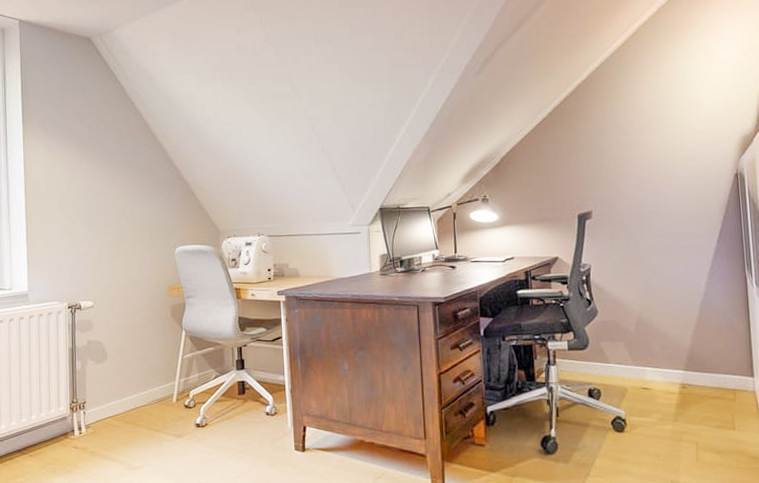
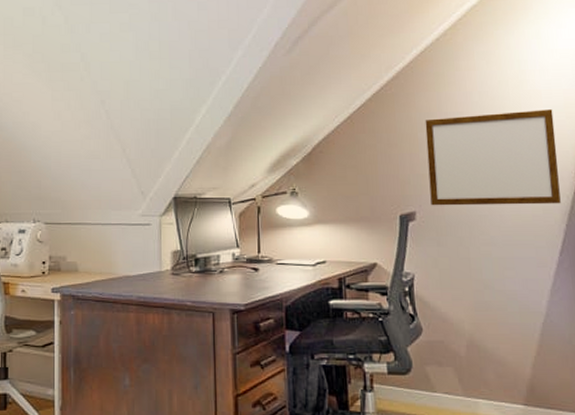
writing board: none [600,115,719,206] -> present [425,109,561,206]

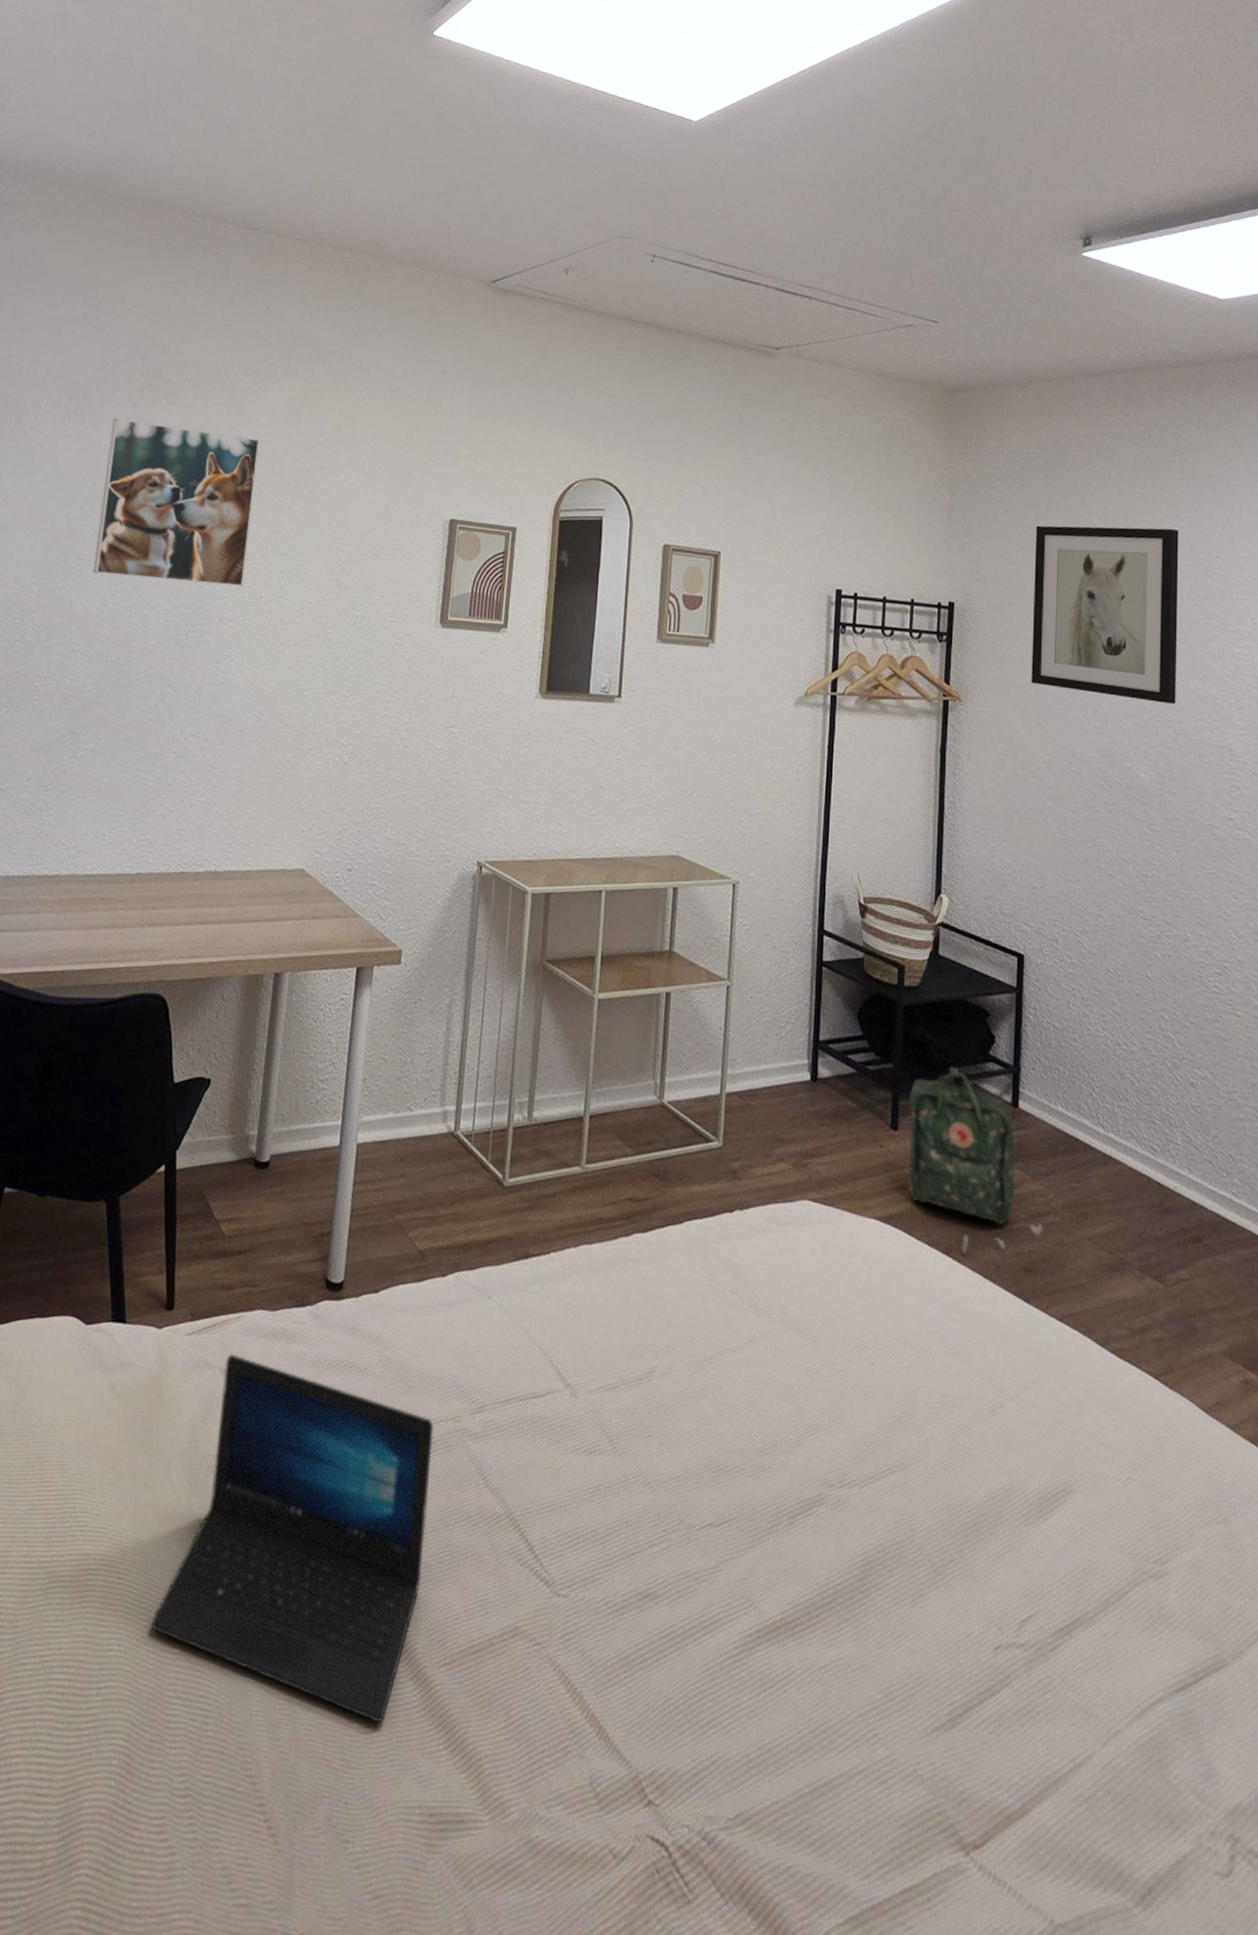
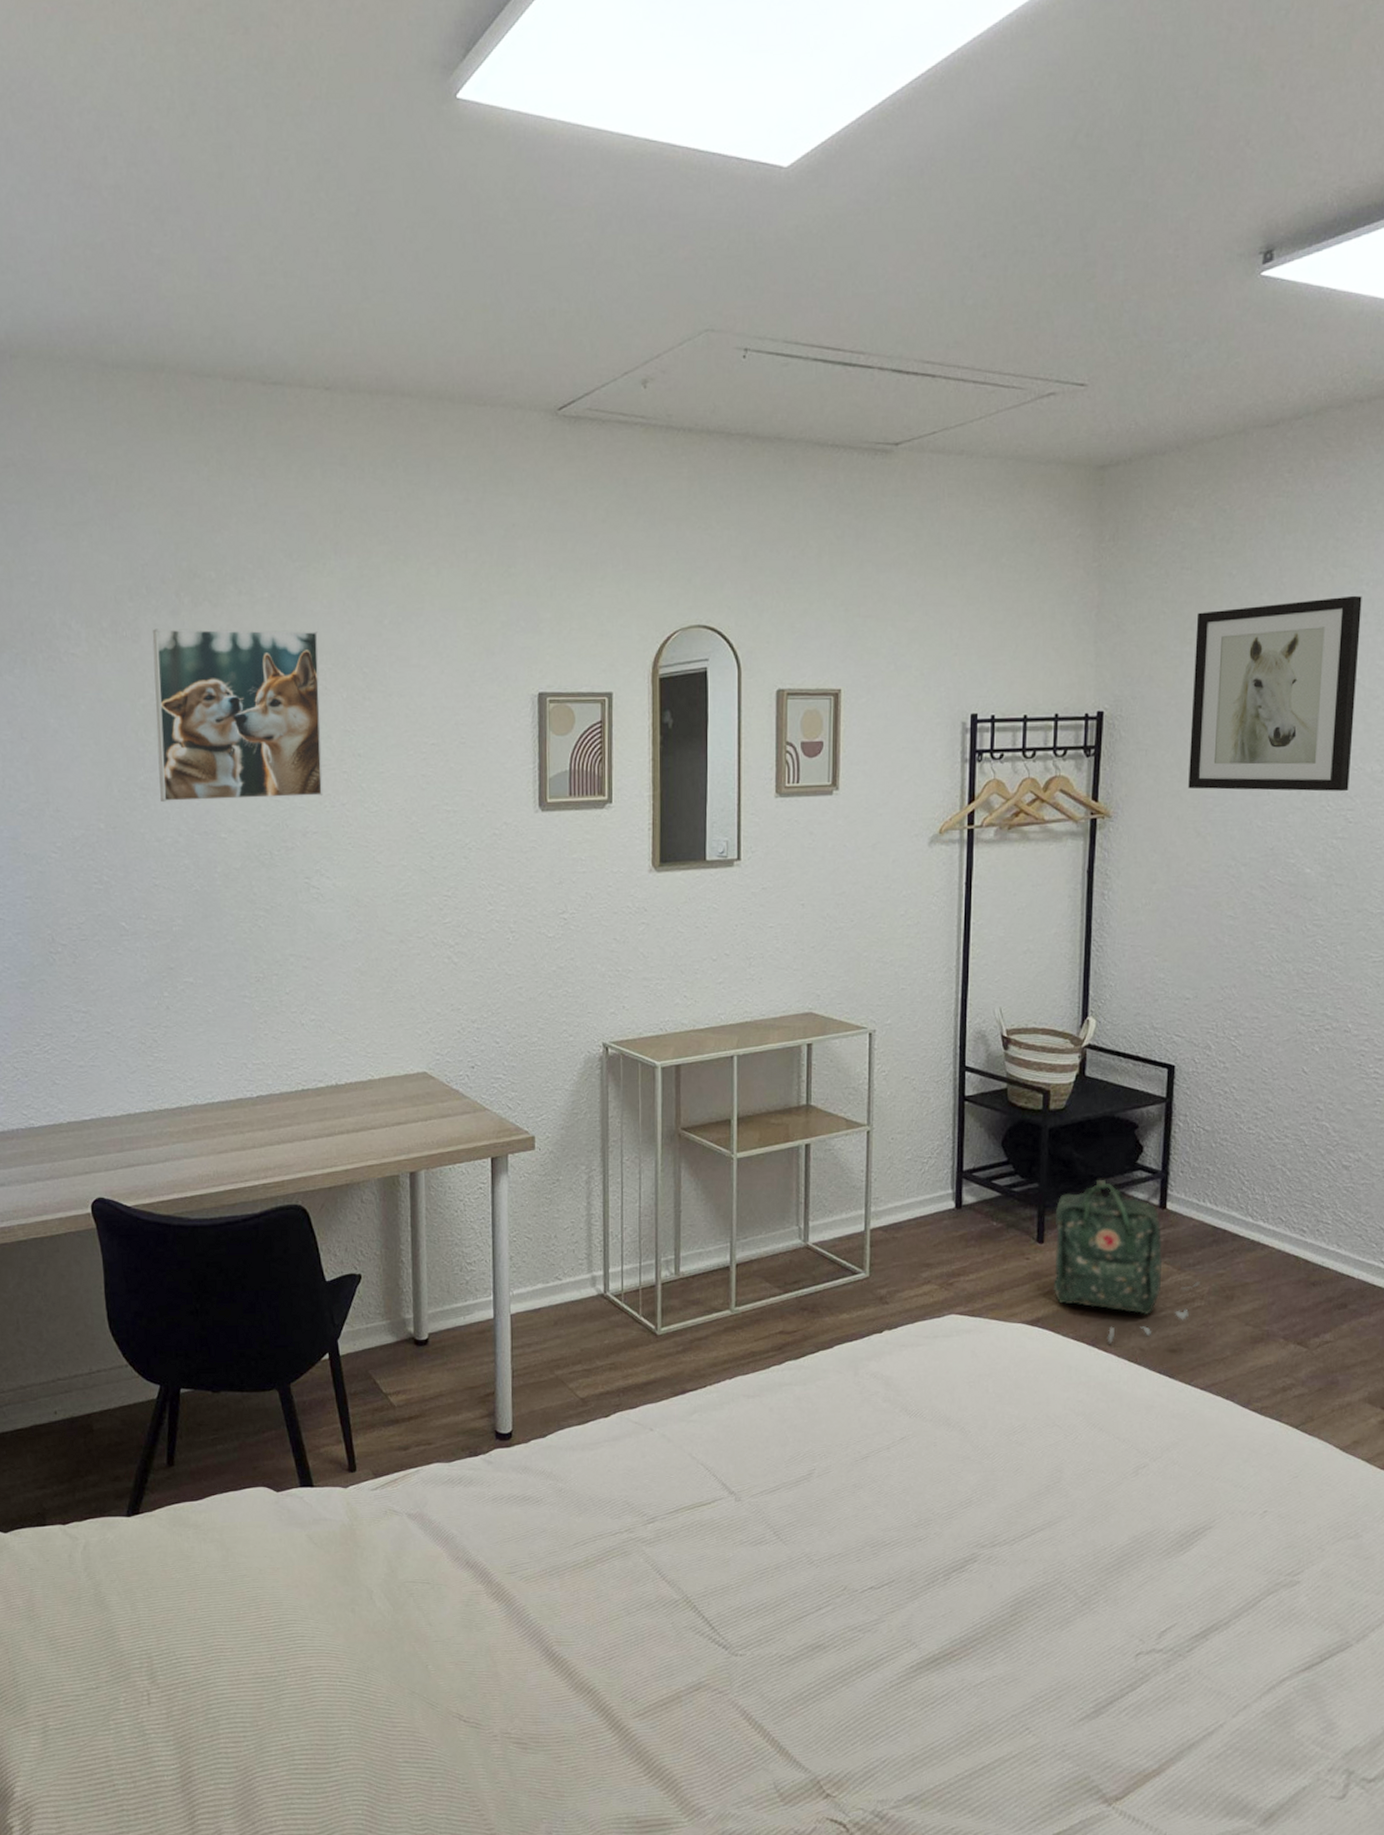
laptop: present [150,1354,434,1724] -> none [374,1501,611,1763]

_ _ _ _ _ _ _

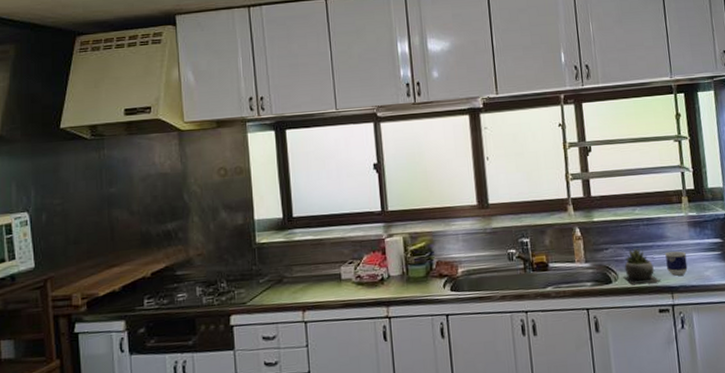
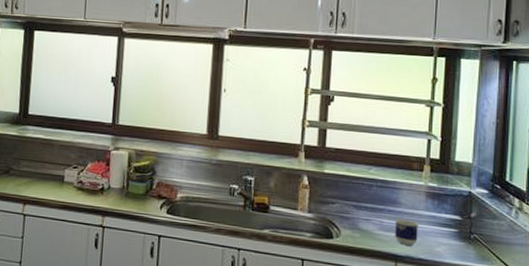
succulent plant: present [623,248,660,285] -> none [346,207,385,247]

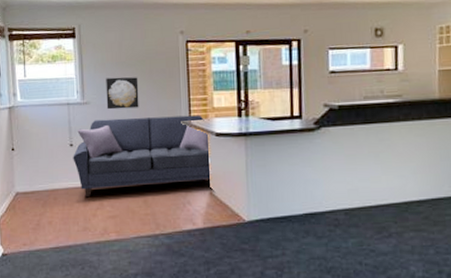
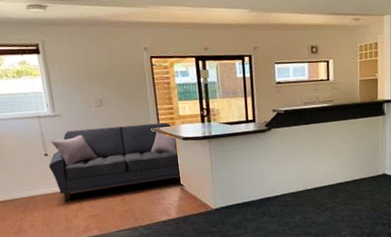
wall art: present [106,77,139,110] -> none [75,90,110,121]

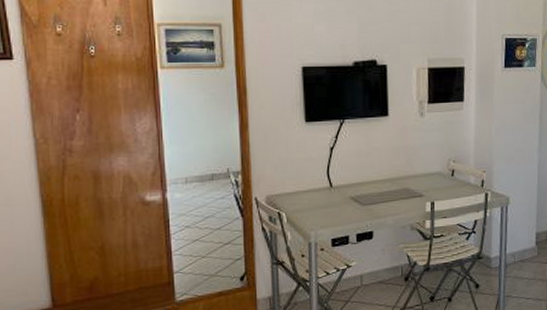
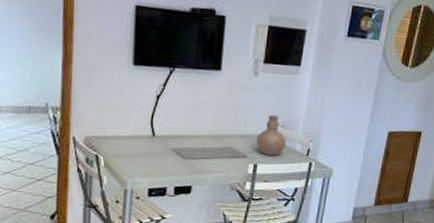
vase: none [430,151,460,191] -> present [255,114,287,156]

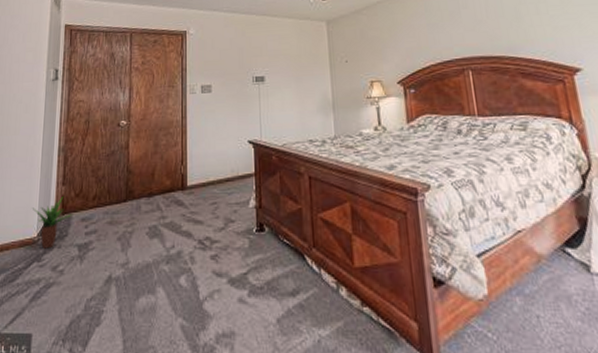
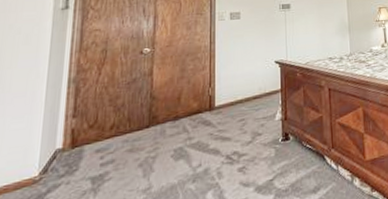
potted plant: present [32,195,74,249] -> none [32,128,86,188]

_ _ _ _ _ _ _

Everything from the line with "vase: none [430,151,460,191]" down to the line with "potted plant: present" in the data above should be copied exactly, with both end lines kept and the pictures left out.

§ **Written response**:
vase: none [430,151,460,191] -> present [255,114,287,156]

potted plant: present [32,195,74,249] -> none [32,128,86,188]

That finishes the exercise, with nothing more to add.